Tapu siciline kayıtlı olmayan taşınmazlarda, zilyetlik mülkiyetin karinesidir. Zilyetliğin konusu taşınır, taşınmaz mallar ve haklardır. Taşınmaz mal tapulu olabileceği gibi, tapusuz da olabilir. Tapusuz taşınmazlarda zilyetliğin ayrı bir önemi ve işlevi bulunmaktadır. Tapuda kayıtlı taşınmazlarda tapu sicili mülkiyete karine teşkil ettiği halde tapusuz taşınmazlarda zilyetlik mülkiyetin karinesidir (Yargıtay Hukuk Genel Kurulu 15.02.2012 gün, 2011/20-714 Esas, 2012/78 Karar).

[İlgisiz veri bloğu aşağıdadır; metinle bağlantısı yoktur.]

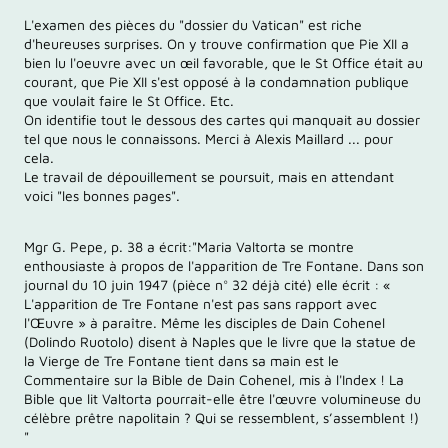
L'examen des pièces du "dossier du Vatican" est riche
d'heureuses surprises. On y trouve confirmation que Pie XII a
bien lu l'oeuvre avec un œil favorable, que le St Office était au
courant, que Pie XII s'est opposé à la condamnation publique
que voulait faire le St Office. Etc.
On identifie tout le dessous des cartes qui manquait au dossier
tel que nous le connaissons. Merci à Alexis Maillard ... pour
cela.
Le travail de dépouillement se poursuit, mais en attendant
voici "les bonnes pages".
Mgr G. Pepe, p. 38 a écrit:"Maria Valtorta se montre
enthousiaste à propos de l'apparition de Tre Fontane. Dans son
journal du 10 juin 1947 (pièce n° 32 déjà cité) elle écrit : «
L'apparition de Tre Fontane n'est pas sans rapport avec
l'Œuvre » à paraître. Même les disciples de Dain Cohenel
(Dolindo Ruotolo) disent à Naples que le livre que la statue de
la Vierge de Tre Fontane tient dans sa main est le
Commentaire sur la Bible de Dain Cohenel, mis à l'Index ! La
Bible que lit Valtorta pourrait-elle être l'œuvre volumineuse du
célèbre prêtre napolitain ? Qui se ressemblent, s’assemblent !)
"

3402 sayılı Kadastro Kanunu’nun 15. maddesi "Tapuda kayıtlı taşınmaz malların malikleri veya bunların mirasçıları arasında, tapuda kayıtlı olmayan taşınmaz malların ise on dördüncü madde gereğince belirlenen zilyetleri arasında taksim edildikleri belgelerle veya bilirkişi veyahut tanık beyanları ile sabit olduğu takdirde bu mallar taksim gereğince zilyetleri adına tespit olunur.” hükmünü içermektedir.

3.3. Değerlendirme

Dosya içeriğine, toplanan delillere, (IV./3.) numaralı paragrafta yer verilen Bölge Adliye Mahkemesi kararının dayandığı yasal ve hukuksal gerekçeye göre, yazılı şekilde karar verilmesinde bir isabetsizlik bulunmamaktadır.

VI. SONUÇ

Açıklanan nedenlerle davacıların yerinde bulunmayan temyiz itirazlarının reddiyle usul ve yasaya uygun olan Bölge Adliye Mahkemesi kararının 6100 sayılı HMK'nın 370. maddesi uyarınca ONANMASINA, aşağıda yazılı 26,30 TL bakiye onama harcının davacı ... ve davacı ...’tan ayrı ayrı alınmasına, 31/10/2022 tarihinde kesin olmak üzere oy birliğiyle karar verildi.